_DATASET RECORDS_:
▬▬▬▬▬▬▬▬▬▬

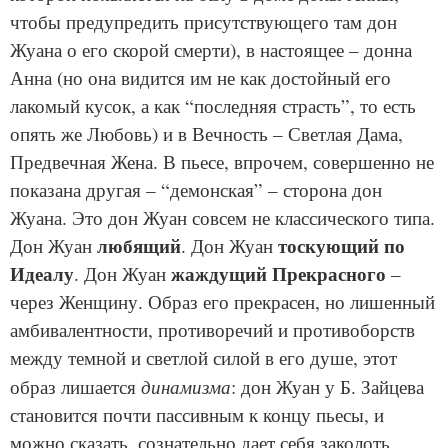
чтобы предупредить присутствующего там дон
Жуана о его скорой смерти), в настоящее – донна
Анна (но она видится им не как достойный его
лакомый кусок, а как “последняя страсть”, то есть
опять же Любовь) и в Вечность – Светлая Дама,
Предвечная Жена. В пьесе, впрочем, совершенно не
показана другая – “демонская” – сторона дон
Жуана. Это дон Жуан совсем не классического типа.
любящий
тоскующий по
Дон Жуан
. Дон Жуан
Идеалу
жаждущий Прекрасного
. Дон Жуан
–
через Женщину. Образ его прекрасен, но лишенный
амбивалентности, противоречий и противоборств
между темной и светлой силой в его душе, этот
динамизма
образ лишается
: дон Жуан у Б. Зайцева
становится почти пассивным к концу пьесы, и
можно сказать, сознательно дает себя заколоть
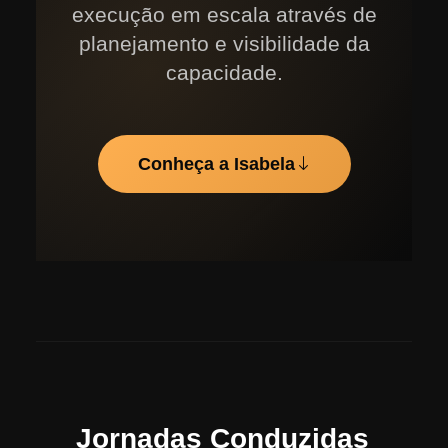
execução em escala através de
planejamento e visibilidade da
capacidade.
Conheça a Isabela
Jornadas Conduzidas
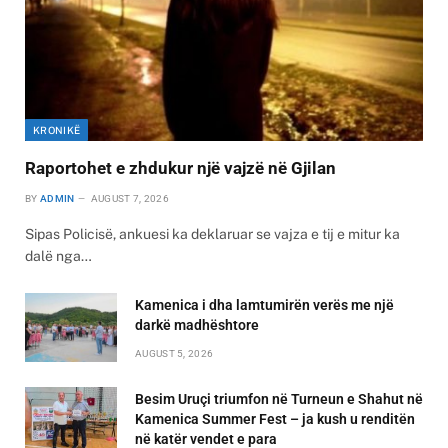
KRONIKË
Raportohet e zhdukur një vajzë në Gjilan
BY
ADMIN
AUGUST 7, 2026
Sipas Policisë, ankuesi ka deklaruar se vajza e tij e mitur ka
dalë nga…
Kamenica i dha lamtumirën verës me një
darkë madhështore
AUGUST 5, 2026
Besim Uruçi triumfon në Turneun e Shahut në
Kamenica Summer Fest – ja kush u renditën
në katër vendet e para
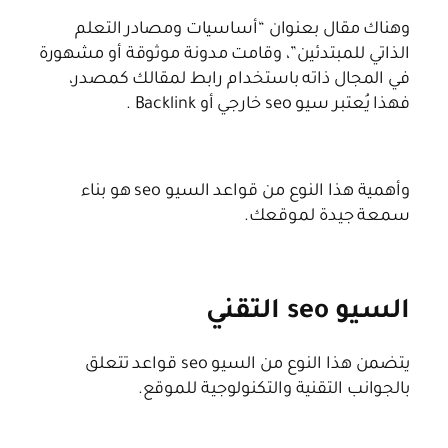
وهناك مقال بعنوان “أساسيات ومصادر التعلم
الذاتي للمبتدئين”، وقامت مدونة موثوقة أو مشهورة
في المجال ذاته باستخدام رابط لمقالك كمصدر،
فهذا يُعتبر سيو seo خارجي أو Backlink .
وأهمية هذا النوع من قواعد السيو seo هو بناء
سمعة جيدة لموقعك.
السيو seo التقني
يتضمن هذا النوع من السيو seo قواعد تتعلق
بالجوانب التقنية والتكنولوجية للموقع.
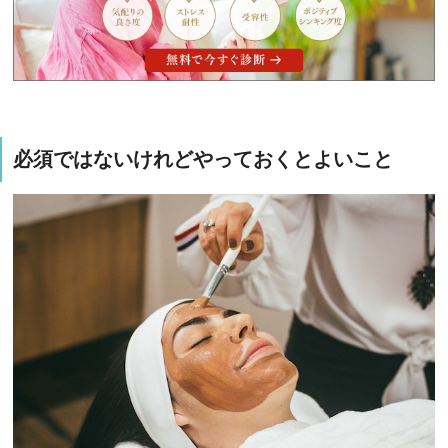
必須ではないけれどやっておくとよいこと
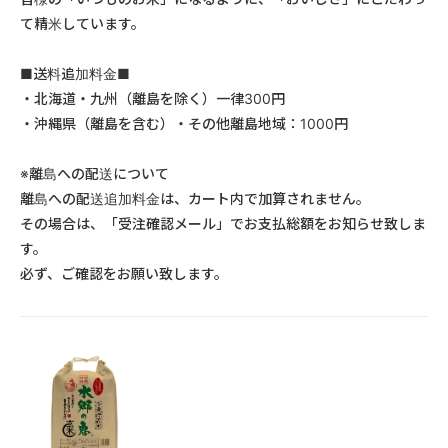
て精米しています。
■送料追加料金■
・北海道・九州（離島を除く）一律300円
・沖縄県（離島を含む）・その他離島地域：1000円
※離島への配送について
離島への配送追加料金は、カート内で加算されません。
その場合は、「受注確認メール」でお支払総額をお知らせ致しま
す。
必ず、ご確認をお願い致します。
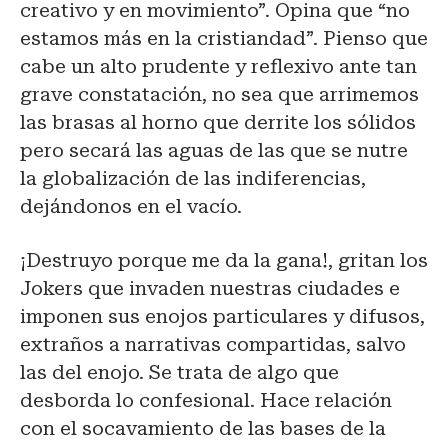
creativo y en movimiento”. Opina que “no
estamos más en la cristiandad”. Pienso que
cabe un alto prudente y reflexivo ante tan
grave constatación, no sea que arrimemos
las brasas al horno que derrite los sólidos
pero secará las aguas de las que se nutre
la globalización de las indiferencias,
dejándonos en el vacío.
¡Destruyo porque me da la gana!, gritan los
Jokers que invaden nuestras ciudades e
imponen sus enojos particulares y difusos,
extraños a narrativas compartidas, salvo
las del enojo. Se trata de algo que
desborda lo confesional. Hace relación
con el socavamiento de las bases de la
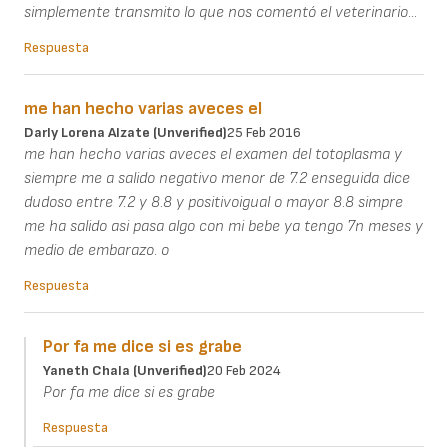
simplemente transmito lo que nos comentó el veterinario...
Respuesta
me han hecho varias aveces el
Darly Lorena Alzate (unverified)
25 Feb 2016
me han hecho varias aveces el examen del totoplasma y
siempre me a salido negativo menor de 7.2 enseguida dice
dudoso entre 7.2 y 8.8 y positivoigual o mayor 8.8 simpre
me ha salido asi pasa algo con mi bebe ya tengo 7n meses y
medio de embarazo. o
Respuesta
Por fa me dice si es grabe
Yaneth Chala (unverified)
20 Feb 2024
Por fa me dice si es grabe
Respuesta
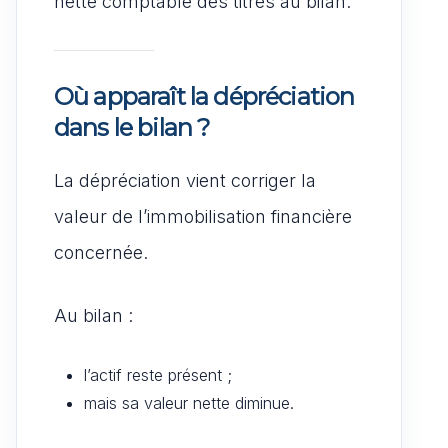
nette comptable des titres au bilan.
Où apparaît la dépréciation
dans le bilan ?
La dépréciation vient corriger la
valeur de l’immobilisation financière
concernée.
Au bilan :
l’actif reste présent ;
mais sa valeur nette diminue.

▬▬▬▬▬▬▬▬▬▬

_TO DO_: Word for word, repeat the line holding "valeur de l’immobilisation financière" and all lines after it through the end of the entries above.

_ANSWER SPACE_:
valeur de l’immobilisation financière
concernée.
Au bilan :
l’actif reste présent ;
mais sa valeur nette diminue.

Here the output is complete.